To understand how dramatic this move is, the chart tells the fuller story of when the drop began and what may have triggered it.


The Price Chart Shows When Traders Started Doubting Zelenskyy as Trump's March Contact

The three-day window captures the full 47%-to-38% decline. The timing aligns closely with the aftermath of Trump's March 6 public pressure campaign, when he framed the negotiation as Zelenskyy's responsibility and implied that time was running out. Subsequent reporting on friction within the U.S.-Ukraine relationship, including tensions over the pace of concessions and the mineral-access deal Zelenskyy proposed in early March, likely reinforced bearish sentiment.

What the chart does not show is any new information suggesting that Trump and Zelenskyy have stopped communicating. No canceled meetings have been reported. No White House statement has indicated a breakdown in the diplomatic channel. The sell-off tracks a narrative about the quality of the relationship, not the existence of contact.

The timing of the drop points toward a specific misreading by traders, one that conflates diplomatic tension with the absence of contact.


Traders Appear to Be Confusing Friction With Silence — A Classic Prediction Market Error on Zelenskyy

This is the core mispricing. The market question asks whether Trump will talk to Zelenskyy in March. It does not ask whether the two leaders like each other, whether a deal will be reached, or whether the relationship is healthy. It asks about contact.

In high-stakes diplomatic negotiations, pressure and communication increase together. When Trump told Zelenskyy to "get a deal done," that statement itself presupposed ongoing engagement. When Zelenskyy proposed a peace plan and expressed willingness to work "constructively" under Trump's leadership, he was signaling availability for further dialogue. The trilateral framework announcement in late February followed a constructive Trump-Zelenskyy phone call. Every data point from the past three weeks shows communication increasing, not decreasing.

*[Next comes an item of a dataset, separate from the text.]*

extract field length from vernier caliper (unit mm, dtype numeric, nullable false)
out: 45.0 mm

Prediction market participants often import sentiment from news headlines without parsing the resolution criteria. A contract resolves on whether a call or meeting occurred. A White House-confirmed call on March 19 satisfies that condition. If the resolution source accepts that readout, the contract resolves "yes" regardless of how strained the relationship may appear in public.


The Case Against: When Could This Market Be Right?

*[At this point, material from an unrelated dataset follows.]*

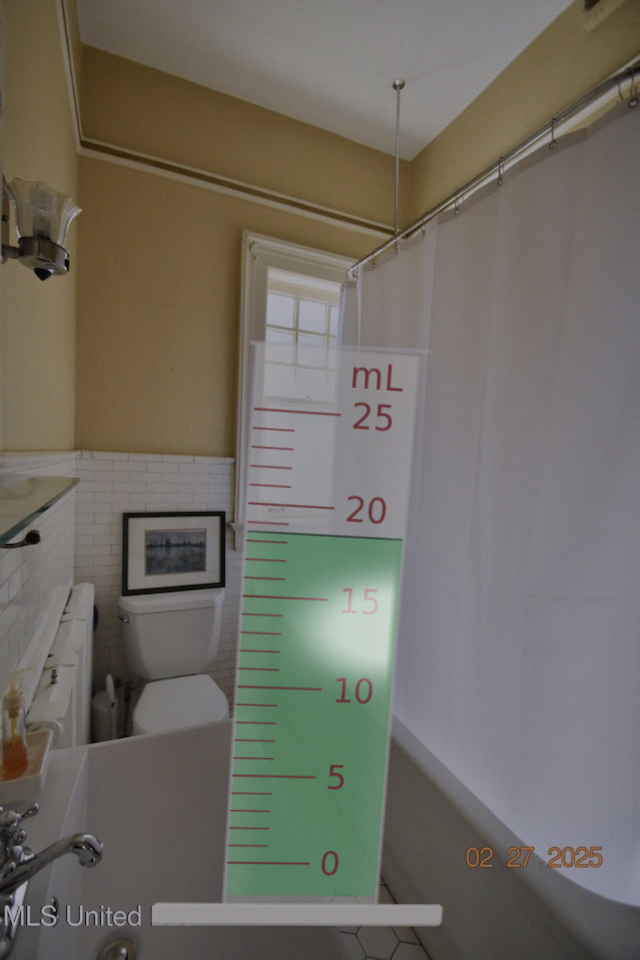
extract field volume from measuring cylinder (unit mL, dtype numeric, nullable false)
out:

The strongest bear case rests on resolution mechanics. If the market's resolution criteria require a specific type of contact, such as a formal bilateral summit rather than a phone call, or if it requires contact verified by multiple independent sources rather than a single White House statement, then the March 19 call might not satisfy the threshold. Prediction market resolution language matters enormously. A contract that resolves only on in-person meetings would not be triggered by a phone readout.

There is also a scenario where traders are pricing in the possibility that the White House retroactively walks back or qualifies the March 19 statement. In the current political environment, where information warfare extends to official readouts, some traders may discount White House confirmations at face value. If Zelenskyy's team were to contradict the American account of the call, the resolution could become contested.

Finally, some portion of the sell-off may reflect traders who bought Zelenskyy early in March at higher prices and are now cutting positions ahead of the March 31 resolution date, a mechanical flow unrelated to fundamentals.

These are real risks. But they require traders to believe either that a documented call did not happen or that it does not count. At 38%, the market is pricing those tail scenarios as the majority outcome. That looks mispriced.


What Happens Between Now and March 31

Eleven days remain before this contract resolves. Every additional day increases the cumulative probability of further Trump-Zelenskyy contact, given the ongoing trilateral framework and the diplomatic urgency both sides have publicly acknowledged.

The 38% price implies a market that has let the emotional temperature of the Trump-Zelenskyy relationship override the factual record of their communication. That is a mispricing traders can act on, if the resolution criteria align with the evidence already in the public domain.